[begin Text section]

Research and development expenses
     R&D expenses remained essentially flat at $114.7 million and $115.0 million for the nine months ended September 30, 2006 and 2007, respectively. The impact of grants recorded as a reduction to our R&D expenses was $7.5 million for the nine months ended September 30, 2007. There were no such grants for the nine months ended September 30, 2006. Excluding the grant for the nine months ended September 30, 2007, the increase in R&D expenses was due primarily to higher development activities related to the 45nm and below technology nodes.
Sales and marketing expenses
     Sales and marketing expenses increased by 6.5% from $39.7 million for the nine months ended September 30, 2006 to $42.2 million for the nine months ended September 30, 2007, due primarily to higher expenses related to EDA offerings and higher financial support for pre-contract customer design validation activities. Sales and marketing expenses as a percentage of revenue for the nine months ended September 30, 2006 and 2007 were at 3.7% and 4.2%, respectively.
General and administrative expenses
     G&A expenses decreased by 5.0% from $30.5 million for the nine months ended September 30, 2006 to $28.9 million for the nine months ended September 30, 2007, due primarily to relocation expenses related to one of our overseas office facilities for the nine months ended September 30, 2006. There was no such expense for the nine months ended September 30, 2007. G&A expenses as a percentage of revenue for the nine months ended September 30, 2006 and 2007, were 2.8% and 2.9%, respectively.

[end Text section]
[begin Rows]

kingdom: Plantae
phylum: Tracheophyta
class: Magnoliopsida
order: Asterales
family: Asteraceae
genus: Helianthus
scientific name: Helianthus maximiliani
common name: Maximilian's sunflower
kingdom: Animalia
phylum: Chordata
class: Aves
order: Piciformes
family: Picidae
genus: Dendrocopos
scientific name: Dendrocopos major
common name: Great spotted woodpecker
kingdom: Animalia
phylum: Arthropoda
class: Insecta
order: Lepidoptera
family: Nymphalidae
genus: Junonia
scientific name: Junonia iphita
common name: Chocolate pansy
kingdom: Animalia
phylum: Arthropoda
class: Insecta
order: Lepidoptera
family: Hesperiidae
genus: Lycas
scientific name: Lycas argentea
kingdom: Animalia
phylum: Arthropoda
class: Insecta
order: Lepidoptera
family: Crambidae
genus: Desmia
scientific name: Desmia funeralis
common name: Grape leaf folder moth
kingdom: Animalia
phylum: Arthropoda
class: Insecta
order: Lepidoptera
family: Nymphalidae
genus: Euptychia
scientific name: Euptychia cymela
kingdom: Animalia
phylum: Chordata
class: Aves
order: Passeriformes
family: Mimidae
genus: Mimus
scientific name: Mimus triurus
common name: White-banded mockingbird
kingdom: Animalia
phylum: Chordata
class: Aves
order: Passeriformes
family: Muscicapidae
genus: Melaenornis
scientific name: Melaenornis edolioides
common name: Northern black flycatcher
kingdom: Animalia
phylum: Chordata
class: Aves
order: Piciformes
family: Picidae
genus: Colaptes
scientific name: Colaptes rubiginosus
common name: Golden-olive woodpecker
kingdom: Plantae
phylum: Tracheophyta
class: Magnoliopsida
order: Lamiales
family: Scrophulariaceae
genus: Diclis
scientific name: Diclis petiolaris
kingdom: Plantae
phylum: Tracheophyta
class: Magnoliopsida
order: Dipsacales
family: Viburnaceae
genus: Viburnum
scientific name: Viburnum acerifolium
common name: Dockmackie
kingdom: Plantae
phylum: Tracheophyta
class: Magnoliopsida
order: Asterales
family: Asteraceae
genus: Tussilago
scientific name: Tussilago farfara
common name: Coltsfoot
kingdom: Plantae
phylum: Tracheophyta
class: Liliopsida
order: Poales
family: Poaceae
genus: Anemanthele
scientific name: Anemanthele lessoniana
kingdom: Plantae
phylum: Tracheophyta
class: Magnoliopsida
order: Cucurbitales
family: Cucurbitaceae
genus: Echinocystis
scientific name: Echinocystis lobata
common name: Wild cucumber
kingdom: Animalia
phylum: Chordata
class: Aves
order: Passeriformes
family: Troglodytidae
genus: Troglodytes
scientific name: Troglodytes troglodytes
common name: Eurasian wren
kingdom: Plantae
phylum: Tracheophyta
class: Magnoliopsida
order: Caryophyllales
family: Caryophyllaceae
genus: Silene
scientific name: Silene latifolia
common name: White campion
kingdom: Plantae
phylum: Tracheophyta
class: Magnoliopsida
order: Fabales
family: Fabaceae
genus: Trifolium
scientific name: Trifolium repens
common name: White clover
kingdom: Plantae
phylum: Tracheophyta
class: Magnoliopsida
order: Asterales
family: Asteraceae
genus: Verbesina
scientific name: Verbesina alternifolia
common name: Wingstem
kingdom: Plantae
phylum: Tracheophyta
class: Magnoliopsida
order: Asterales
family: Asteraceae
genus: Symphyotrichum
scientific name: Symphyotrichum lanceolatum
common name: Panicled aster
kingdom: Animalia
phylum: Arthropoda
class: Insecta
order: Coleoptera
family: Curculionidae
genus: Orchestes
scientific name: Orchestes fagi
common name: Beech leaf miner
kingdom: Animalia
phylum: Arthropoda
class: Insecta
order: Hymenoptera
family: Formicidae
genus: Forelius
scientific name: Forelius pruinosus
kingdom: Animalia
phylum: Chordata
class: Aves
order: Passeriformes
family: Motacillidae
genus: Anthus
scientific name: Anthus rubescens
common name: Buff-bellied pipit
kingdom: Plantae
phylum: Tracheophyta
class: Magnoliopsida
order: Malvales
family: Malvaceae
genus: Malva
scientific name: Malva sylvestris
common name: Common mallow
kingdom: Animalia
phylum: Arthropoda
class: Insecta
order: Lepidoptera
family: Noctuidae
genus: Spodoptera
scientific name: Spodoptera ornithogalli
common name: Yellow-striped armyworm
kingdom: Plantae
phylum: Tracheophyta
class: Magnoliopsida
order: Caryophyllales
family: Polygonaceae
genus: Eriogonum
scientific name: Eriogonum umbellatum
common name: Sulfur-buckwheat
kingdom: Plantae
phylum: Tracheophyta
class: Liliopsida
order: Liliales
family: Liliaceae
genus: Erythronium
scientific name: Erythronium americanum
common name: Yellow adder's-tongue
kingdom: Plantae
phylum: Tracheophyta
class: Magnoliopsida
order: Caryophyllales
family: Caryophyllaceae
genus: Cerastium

[end Rows]

## To be done
In the text on operating expenses, how much did grants reduce R&D expenses for the nine months ended September 30, 2007?

## Written response
$7.5 million